┌──

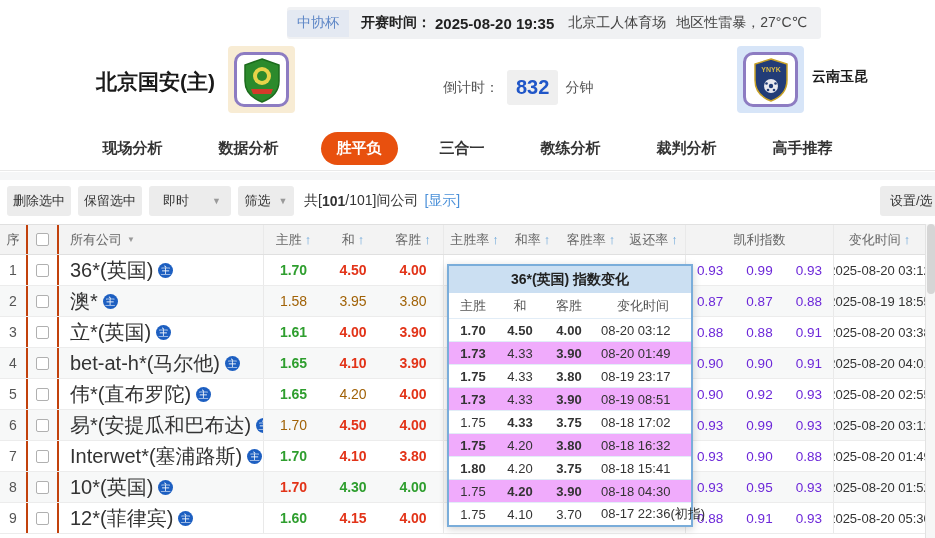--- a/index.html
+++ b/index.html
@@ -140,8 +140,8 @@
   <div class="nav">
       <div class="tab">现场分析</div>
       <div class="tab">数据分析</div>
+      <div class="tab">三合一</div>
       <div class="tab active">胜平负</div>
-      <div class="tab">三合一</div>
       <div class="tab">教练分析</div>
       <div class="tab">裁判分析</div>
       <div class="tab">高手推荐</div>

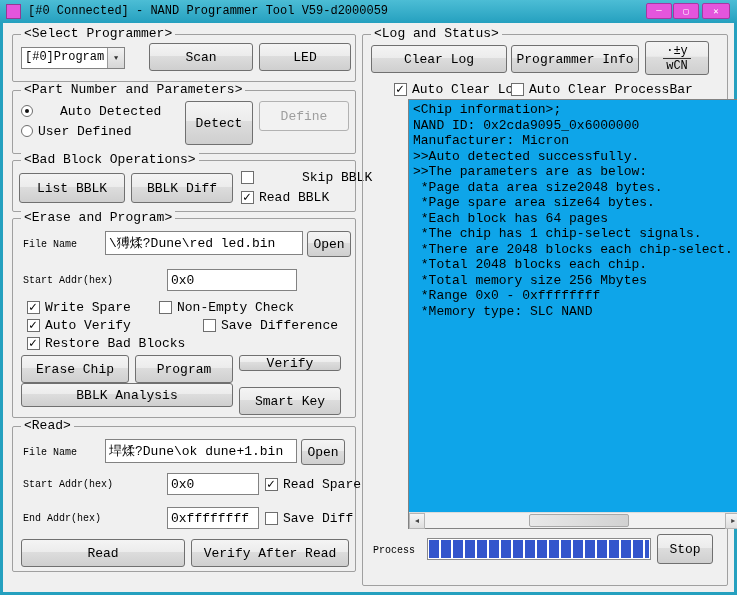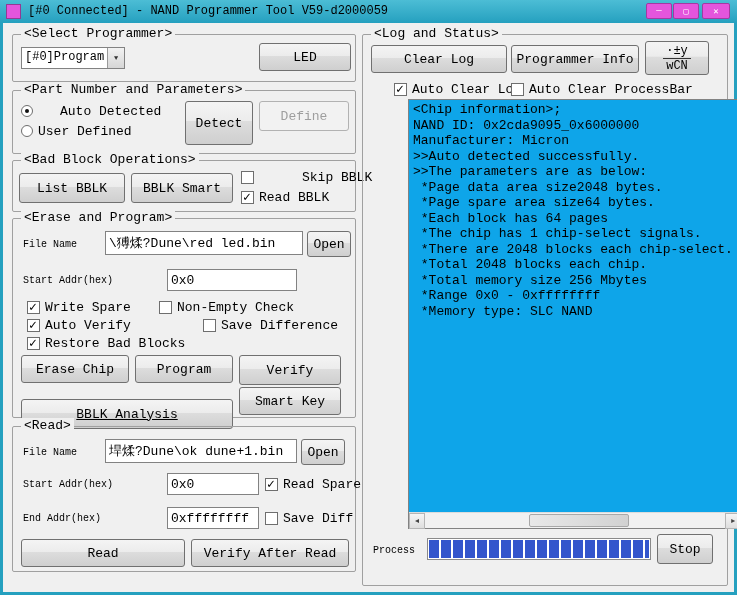--- a/index.html
+++ b/index.html
@@ -75,6 +75,7 @@
       <span class="combo-text">[#0]Program</span>
       <span class="combo-btn">▼</span>
     </div>
+    <div class="btn" style="left:136px;top:8px;width:104px;height:28px;">Scan</div>
     <div class="btn" style="left:246px;top:8px;width:92px;height:28px;">LED</div>
   </div>
 

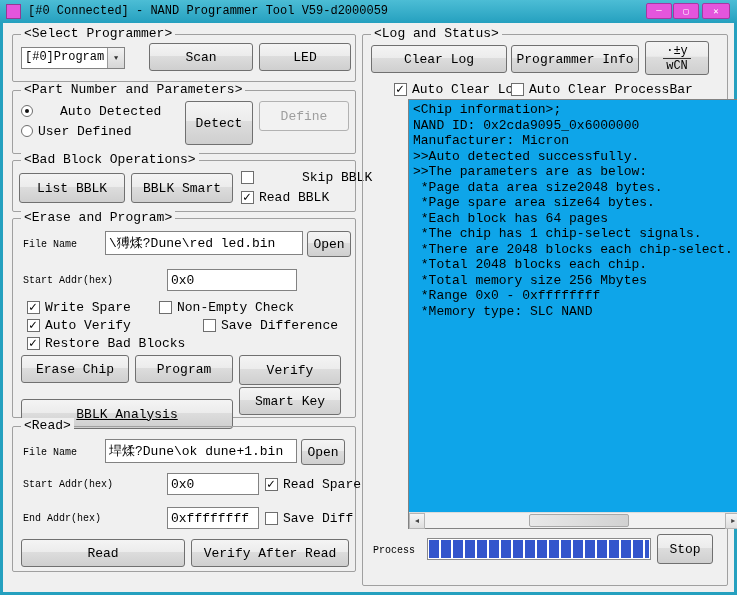--- a/index.html
+++ b/index.html
@@ -96,7 +96,7 @@
   <div class="group" style="left:12px;top:160px;width:344px;height:52px;">
     <span class="legend">&lt;Bad Block Operations&gt;</span>
     <div class="btn" style="left:6px;top:12px;width:106px;height:30px;">List BBLK</div>
-    <div class="btn" style="left:118px;top:12px;width:102px;height:30px;">BBLK Smart</div>
+    <div class="btn" style="left:118px;top:12px;width:102px;height:30px;">BBLK Diff</div>
     <div class="cb-row" style="left:228px;top:8px;gap:48px;">
       <span class="cb"></span>
       <span class="small-label">Skip BBLK</span>

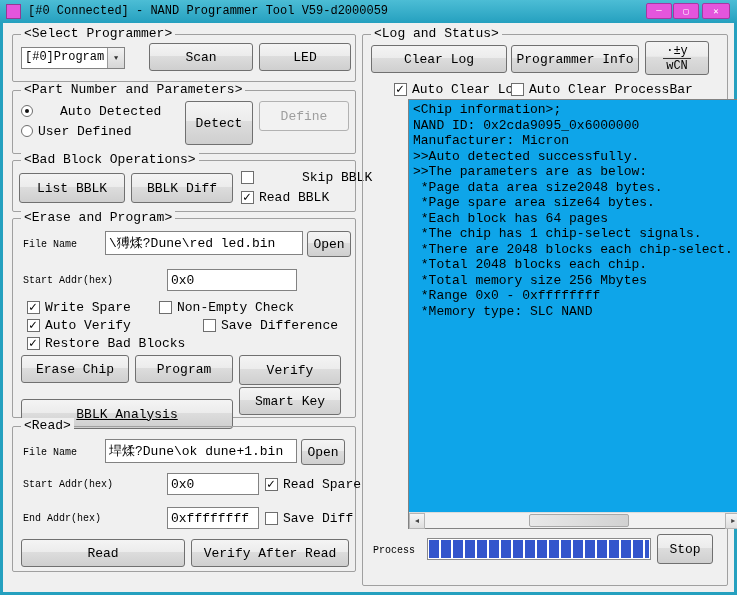--- a/index.html
+++ b/index.html
@@ -136,7 +136,7 @@
     </div>
     <div class="btn" style="left:8px;top:136px;width:108px;height:28px;">Erase Chip</div>
     <div class="btn" style="left:122px;top:136px;width:98px;height:28px;">Program</div>
-    <div class="btn" style="left:226px;top:136px;width:102px;height:30px;">Verify</div>
+    <div class="btn" style="left:226px;top:136px;width:102px;height:16px;">Verify</div>
     <div class="btn" style="left:8px;top:180px;width:212px;height:30px;text-decoration:underline;">BBLK Analysis</div>
     <div class="btn" style="left:226px;top:168px;width:102px;height:28px;text-align:right;">Smart Key</div>
   </div>

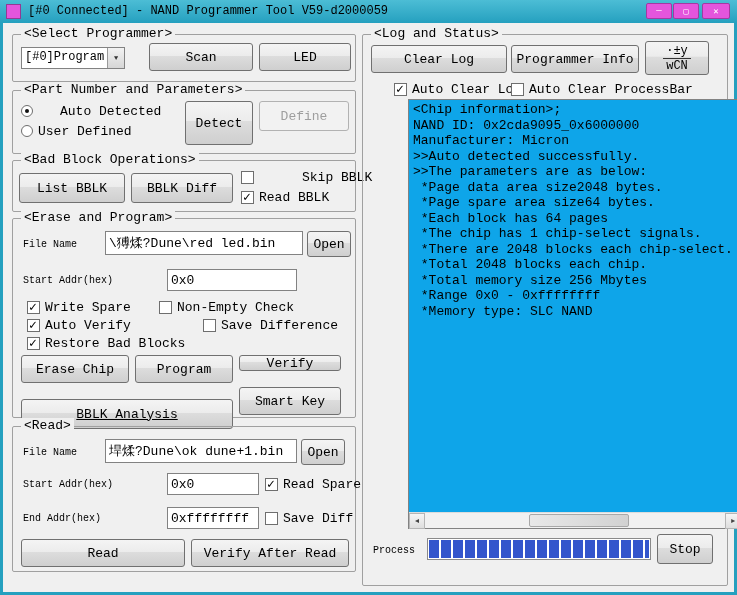--- a/index.html
+++ b/index.html
@@ -137,7 +137,7 @@
     <div class="btn" style="left:8px;top:136px;width:108px;height:28px;">Erase Chip</div>
     <div class="btn" style="left:122px;top:136px;width:98px;height:28px;">Program</div>
     <div class="btn" style="left:226px;top:136px;width:102px;height:16px;">Verify</div>
-    <div class="btn" style="left:8px;top:180px;width:212px;height:30px;text-decoration:underline;">BBLK Analysis</div>
+    <div class="btn" style="left:8px;top:164px;width:212px;height:24px;">BBLK Analysis</div>
     <div class="btn" style="left:226px;top:168px;width:102px;height:28px;text-align:right;">Smart Key</div>
   </div>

└──

### INSTRUCTION
In the records above, find each line with the word "Analysis" and copy it.

### EXERCISE SOLUTION
     <div class="btn" style="left:8px;top:180px;width:212px;height:30px;text-decoration:underline;">BBLK Analysis</div>
-    <div class="btn" style="left:8px;top:180px;width:212px;height:30px;text-decoration:underline;">BBLK Analysis</div>
+    <div class="btn" style="left:8px;top:164px;width:212px;height:24px;">BBLK Analysis</div>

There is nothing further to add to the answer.